De Blasio drug brainstorm
Liberals have long been notorious for convoluted, over-elaborate “solutions” to fairly straightforward problems. Often, these are derived from bureaucratic processes and can’t be explained in any rational sense. The entire liberal program, from the New Deal (with its destruction of farm produce in the midst of a depression) to the Vietnam War (with its “semiotic” combat tactics) to Obamacare (which magically expands the number of people insured by canceling insurance policies), is infested with these efforts.
So the announcement of an internal memo ordering the New York City police to stop arresting drug dealers over the age of forty does not come as much of a shock.

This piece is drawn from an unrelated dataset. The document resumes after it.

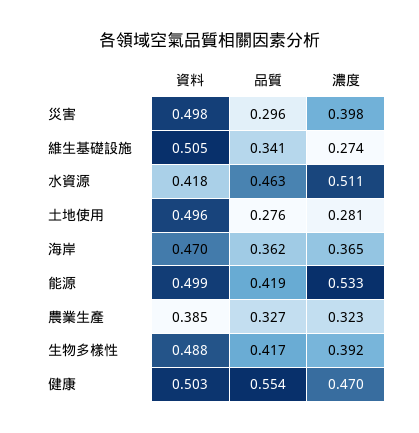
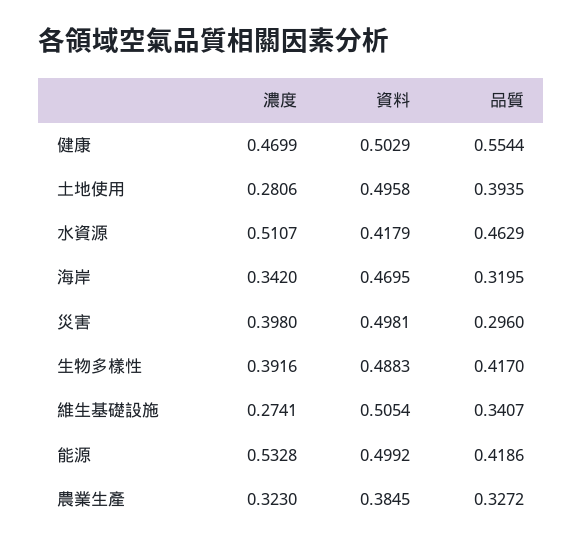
品質, 土地使用: 0.276 -> 0.3935
品質, 海岸: 0.362 -> 0.3195
濃度, 海岸: 0.365 -> 0.342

But there remain plenty of aspects that are best characterized as mysterious – what, exactly, it’s supposed to accomplish, for one thing. It can be assumed that it fulfills some requirement of Mayor de Blasio or his staff, but what that might be remains a matter of conjecture.
This is one of those left-of-center brainstorms that please nobody – not the police, not the prosecutors, not the public. Even some former dope dealers have been aroused to criticism. One of the main problems of this effort – as is usually the case – is that it’s so obviously self-defeating. Dope rings will simply hire a larger number of older dealers to work the streets, with the younger hoods relegated to being lookouts, runners, and so forth. More dope, more crime, and NYC sinking even deeper into pre-Giuliani decadence.